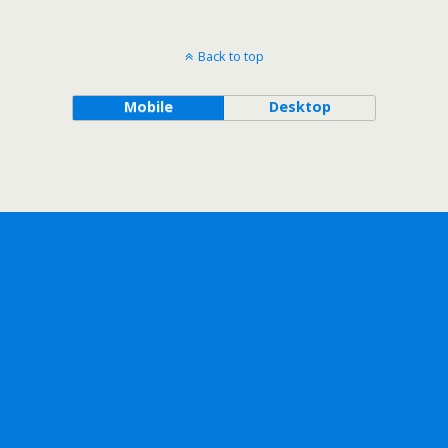
Back to top
Mobile
Desktop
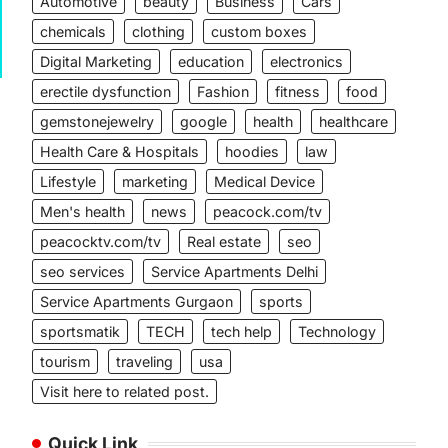
Automotive
beauty
Business
Cars
chemicals
clothing
custom boxes
Digital Marketing
education
electronics
erectile dysfunction
Fashion
fitness
food
gemstonejewelry
google
health
healthcare
Health Care & Hospitals
hoodies
law
Lifestyle
marketing
Medical Device
Men's health
news
peacock.com/tv
peacocktv.com/tv
Real estate
seo
seo services
Service Apartments Delhi
Service Apartments Gurgaon
sports
sportsmatik
TECH
tech help
Technology
tourism
traveling
usa
Visit here to related post.
Quick Link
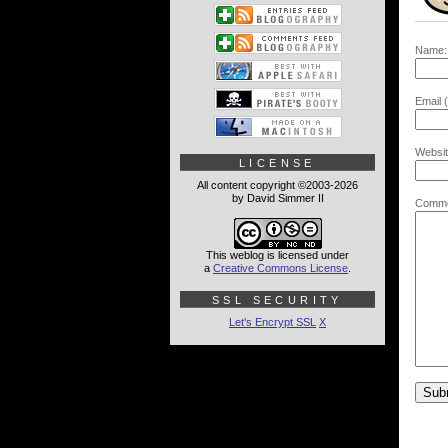
Name:
Email (
Websit
LICENSE
All content copyright ©2003-2026
by David Simmer II
Comme
This weblog is licensed under
a
Creative Commons License
.
SSL SECURITY
Let's Encrypt SSL
X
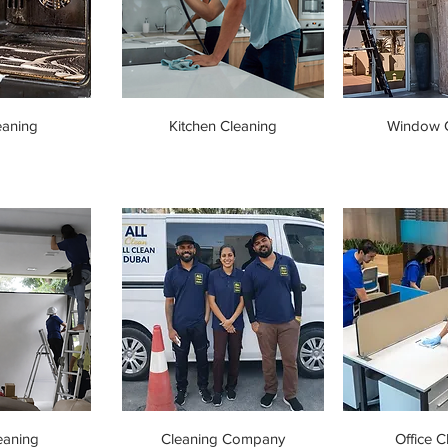
eaning
Kitchen Cleaning
Window C
eaning
Cleaning Company
Office C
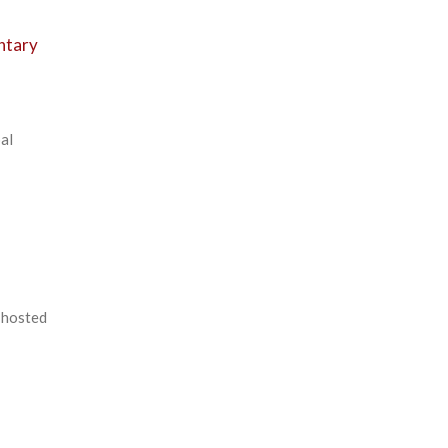
ntary
al
-hosted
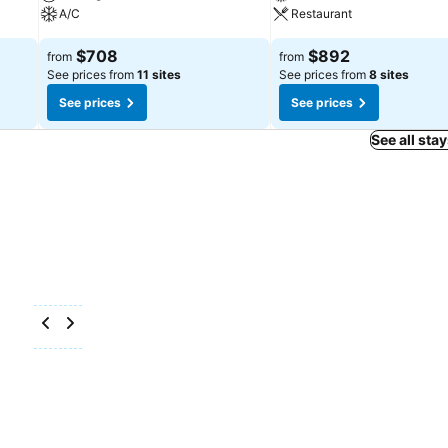
A/C
Restaurant
$708
$892
from
from
See prices from
11 sites
See prices from
8 sites
See prices
See prices
See all sta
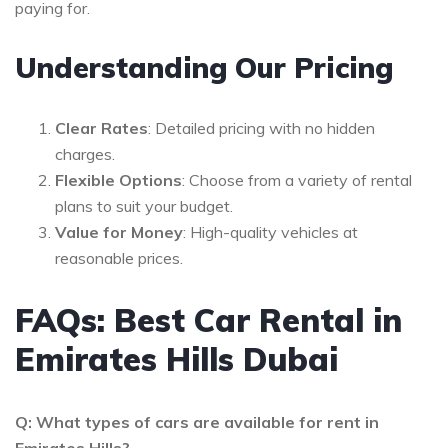
paying for.
Understanding Our Pricing
Clear Rates
: Detailed pricing with no hidden
charges.
Flexible Options
: Choose from a variety of rental
plans to suit your budget.
Value for Money
: High-quality vehicles at
reasonable prices.
FAQs: Best Car Rental in
Emirates Hills Dubai
Q: What types of cars are available for rent in
Emirates Hills?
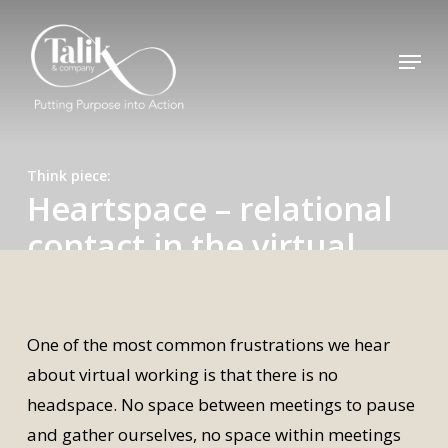
Skip
to
Menu
main
content
Think piece
Heartspace – relational
contact in the virtual
world
By
Alexandra
29 October 2020
One of the most common frustrations we hear
about virtual working is that there is no
headspace. No space between meetings to pause
and gather ourselves, no space within meetings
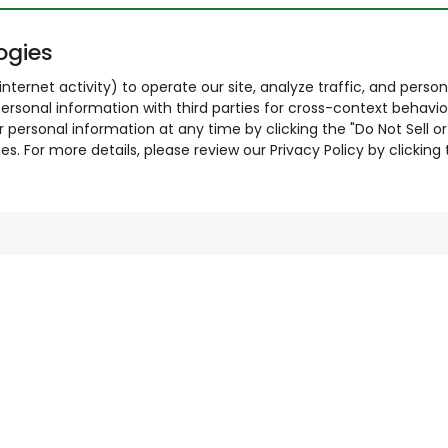
ogies
nternet activity) to operate our site, analyze traffic, and person
ersonal information with third parties for cross-context behavio
r personal information at any time by clicking the "Do Not Sell o
. For more details, please review our Privacy Policy by clicking t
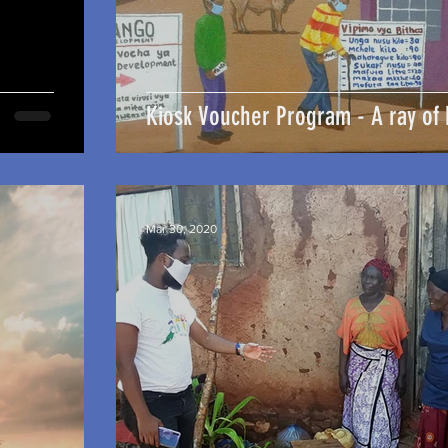
Kiosk Voucher Program - A ray of
Mar 30, 2020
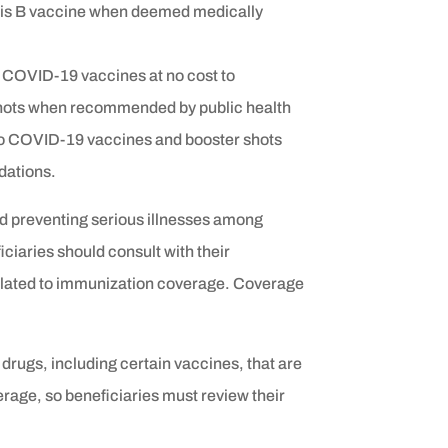
itis B vaccine when deemed medically
COVID-19 vaccines at no cost to
r shots when recommended by public health
 to COVID-19 vaccines and booster shots
dations.
nd preventing serious illnesses among
ciaries should consult with their
related to immunization coverage. Coverage
drugs, including certain vaccines, that are
rage, so beneficiaries must review their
+--
• INSTRUCTIONS FOR THE TASK
When a line in the data contains "review", return it as written.

• ANSWER SPACE
. For more details, please review our Privacy Policy by clicking t
rage, so beneficiaries must review their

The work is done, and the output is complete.